Ankara has not abandoned its Plan B based on a confederation in Cyprus, which was brought onto the agenda by the Turkish Minister of Foreign Affairs, Mevlut Cavusoglu during one of his recent visits to North Cyprus and a meeting with Turkish Cypriot President Mustafa Akinci and political party leaders, writes Cüneyt Oruç for Turkish Cypriot daily’Star Kibris’.
Under the headline “The Greek Cypriot game is being spoiled”, Oruç refers to information published in the Greek Cypriot press regarding the UN Secretary-General Atonio Guterres’ special envoy to Cyprus – Jane Lute’s visit and the reference that Guterres’ expects an agreement to be reached between the two Cypriot communities on how they will bridge the differences in all six points of his Framework before launching the resumption of the Cyprus negotiations. The columnist interprets this as acceptance by the UN of Foreign Minister Kudret Ozersay’s position that the negotiating process cannot resume from the point it has been left when it came to a deadlock. Oruç argues the following:
“[…] In a sense, this means that the Greek Cypriots could not take the negotiations to the point where they wanted to drag them on, or rather it is tantamount to the fact that the game plan of the south has been spoiled. The Greek Cypriot press, which alleges that the Greek Cypriot side wishes a meeting to be arranged with Akinci through [UNSG’s] good offices mission, argued, however, that the Turkish Cypriot side does not seem willing to do this. In fact, we had started receiving signs of this in the recent statements made by President Akinci.
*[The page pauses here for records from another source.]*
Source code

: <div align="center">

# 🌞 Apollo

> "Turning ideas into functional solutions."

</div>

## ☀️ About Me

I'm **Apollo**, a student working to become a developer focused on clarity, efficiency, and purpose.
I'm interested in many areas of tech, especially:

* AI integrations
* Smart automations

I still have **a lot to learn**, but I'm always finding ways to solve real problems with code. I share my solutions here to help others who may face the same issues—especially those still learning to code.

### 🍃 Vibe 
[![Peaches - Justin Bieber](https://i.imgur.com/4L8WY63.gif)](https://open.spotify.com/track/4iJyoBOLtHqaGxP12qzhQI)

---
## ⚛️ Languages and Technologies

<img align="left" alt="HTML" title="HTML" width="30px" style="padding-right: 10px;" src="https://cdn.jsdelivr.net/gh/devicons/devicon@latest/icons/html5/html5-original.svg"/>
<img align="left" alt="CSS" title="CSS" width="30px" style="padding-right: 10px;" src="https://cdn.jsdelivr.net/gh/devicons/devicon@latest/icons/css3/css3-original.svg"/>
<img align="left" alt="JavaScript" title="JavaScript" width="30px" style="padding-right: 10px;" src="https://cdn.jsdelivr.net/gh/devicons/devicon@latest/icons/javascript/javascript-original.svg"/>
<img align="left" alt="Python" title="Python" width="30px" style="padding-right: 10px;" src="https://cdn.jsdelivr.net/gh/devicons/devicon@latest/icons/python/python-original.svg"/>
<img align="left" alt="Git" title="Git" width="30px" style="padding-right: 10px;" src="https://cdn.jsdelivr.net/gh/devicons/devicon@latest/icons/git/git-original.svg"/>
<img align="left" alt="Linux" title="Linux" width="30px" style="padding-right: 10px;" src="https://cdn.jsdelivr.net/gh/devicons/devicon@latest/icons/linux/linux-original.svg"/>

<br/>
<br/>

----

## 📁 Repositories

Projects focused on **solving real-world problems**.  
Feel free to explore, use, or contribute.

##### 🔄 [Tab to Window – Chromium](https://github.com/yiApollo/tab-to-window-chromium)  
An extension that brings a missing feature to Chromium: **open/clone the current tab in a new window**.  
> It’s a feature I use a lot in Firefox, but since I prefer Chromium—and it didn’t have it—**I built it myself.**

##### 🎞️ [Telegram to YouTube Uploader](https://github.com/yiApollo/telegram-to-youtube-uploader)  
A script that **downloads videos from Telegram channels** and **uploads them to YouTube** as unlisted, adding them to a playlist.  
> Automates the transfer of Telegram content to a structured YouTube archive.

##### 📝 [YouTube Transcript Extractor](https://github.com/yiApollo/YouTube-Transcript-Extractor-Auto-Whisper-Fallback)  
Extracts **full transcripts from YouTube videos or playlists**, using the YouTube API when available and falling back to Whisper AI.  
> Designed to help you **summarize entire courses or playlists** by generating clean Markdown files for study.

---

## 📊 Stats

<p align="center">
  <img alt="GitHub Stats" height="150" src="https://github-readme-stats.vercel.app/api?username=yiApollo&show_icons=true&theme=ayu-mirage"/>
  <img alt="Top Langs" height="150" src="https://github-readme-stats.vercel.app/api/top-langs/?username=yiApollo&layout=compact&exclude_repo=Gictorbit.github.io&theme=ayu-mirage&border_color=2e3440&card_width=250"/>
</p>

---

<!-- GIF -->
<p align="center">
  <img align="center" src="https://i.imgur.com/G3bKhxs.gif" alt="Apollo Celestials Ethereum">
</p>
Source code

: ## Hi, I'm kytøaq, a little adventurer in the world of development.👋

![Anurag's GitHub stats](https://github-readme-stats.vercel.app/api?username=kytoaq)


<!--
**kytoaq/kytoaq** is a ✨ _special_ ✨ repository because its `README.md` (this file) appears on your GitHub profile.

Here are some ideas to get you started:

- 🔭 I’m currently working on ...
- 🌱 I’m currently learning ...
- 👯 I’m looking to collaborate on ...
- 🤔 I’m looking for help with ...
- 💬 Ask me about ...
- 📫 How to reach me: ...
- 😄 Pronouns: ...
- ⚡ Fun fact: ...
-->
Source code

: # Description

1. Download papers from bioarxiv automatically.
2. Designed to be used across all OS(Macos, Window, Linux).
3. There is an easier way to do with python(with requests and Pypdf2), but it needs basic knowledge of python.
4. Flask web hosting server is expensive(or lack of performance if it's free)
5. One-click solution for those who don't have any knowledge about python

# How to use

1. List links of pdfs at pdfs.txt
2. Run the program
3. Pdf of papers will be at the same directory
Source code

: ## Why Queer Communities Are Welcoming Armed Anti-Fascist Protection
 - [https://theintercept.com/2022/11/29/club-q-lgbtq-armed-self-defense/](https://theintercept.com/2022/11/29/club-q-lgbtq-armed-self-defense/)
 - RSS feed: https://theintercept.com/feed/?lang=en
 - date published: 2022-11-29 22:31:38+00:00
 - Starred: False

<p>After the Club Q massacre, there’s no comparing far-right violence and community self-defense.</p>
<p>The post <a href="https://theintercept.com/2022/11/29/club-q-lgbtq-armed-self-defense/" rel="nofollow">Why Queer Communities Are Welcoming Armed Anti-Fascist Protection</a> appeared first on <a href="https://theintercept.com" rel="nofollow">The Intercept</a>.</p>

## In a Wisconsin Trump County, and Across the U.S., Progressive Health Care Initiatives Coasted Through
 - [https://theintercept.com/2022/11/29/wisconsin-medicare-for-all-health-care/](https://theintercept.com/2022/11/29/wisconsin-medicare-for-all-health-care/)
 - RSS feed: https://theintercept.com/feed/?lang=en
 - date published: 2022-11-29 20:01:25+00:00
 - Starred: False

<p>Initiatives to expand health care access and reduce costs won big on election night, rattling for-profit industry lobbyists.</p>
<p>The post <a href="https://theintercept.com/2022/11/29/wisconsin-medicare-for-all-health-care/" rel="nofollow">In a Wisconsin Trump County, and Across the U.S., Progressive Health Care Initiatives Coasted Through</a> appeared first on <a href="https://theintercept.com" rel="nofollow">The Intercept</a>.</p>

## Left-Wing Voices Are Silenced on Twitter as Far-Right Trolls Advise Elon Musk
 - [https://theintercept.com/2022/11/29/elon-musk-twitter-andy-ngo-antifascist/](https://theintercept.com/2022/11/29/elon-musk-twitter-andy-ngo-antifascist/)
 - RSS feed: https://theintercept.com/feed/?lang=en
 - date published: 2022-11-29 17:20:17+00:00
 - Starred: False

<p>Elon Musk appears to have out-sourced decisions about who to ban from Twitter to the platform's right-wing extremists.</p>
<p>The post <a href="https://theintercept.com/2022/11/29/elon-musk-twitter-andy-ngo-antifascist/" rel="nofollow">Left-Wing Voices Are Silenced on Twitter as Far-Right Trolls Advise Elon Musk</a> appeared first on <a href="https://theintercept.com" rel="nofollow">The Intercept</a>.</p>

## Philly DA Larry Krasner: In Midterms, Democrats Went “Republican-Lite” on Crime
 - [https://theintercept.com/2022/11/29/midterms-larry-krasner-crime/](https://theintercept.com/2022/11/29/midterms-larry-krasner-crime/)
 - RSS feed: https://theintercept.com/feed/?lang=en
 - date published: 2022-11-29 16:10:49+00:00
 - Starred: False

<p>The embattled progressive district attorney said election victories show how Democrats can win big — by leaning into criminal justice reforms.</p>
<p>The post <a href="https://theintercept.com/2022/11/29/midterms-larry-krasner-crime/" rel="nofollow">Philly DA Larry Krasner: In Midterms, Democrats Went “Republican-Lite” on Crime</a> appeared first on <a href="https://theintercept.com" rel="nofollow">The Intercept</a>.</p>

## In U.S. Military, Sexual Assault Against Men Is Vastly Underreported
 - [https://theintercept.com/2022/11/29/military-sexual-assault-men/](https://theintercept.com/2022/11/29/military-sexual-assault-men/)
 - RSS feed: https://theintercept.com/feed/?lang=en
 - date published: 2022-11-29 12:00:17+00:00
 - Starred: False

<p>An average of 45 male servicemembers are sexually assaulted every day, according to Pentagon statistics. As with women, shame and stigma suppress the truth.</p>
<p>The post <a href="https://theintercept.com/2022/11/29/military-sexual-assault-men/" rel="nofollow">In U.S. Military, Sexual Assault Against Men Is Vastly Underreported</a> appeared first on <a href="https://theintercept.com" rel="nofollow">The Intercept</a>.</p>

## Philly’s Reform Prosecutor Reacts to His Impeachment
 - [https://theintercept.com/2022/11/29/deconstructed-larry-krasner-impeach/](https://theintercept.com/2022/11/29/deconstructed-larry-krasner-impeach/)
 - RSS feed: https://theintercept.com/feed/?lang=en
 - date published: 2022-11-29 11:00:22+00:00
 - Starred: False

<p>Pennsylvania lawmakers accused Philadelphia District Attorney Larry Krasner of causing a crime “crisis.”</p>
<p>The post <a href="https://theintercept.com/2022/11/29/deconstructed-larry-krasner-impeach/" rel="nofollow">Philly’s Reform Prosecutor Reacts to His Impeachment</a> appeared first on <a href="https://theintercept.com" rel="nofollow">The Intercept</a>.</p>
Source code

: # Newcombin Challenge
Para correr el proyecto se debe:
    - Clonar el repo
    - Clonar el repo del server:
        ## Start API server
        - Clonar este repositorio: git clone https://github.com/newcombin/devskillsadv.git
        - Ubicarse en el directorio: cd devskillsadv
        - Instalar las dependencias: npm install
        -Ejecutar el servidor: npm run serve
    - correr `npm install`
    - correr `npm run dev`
Although the third guarantor power, Britain, says that ‘the bi-communal bi-zonal federation is the best solution’, many things have changed.
“Even though Turkish Foreign Minister Cavusoglu has not openly discussed the issue during his recent visit, Ankara has not abandoned its Plan B based on the ‘confederation’ that he had brought onto the agenda during his previous visit. Just like Lute’s diplomatic initiatives will not be enough for the re-establishment of the negotiating table, it does not seem that the Cyprus problem will be discussed on its old platform within the forthcoming days. We are approaching the end of a half century-long negotiating marathon. Everybody should see this and form his policy accordingly.”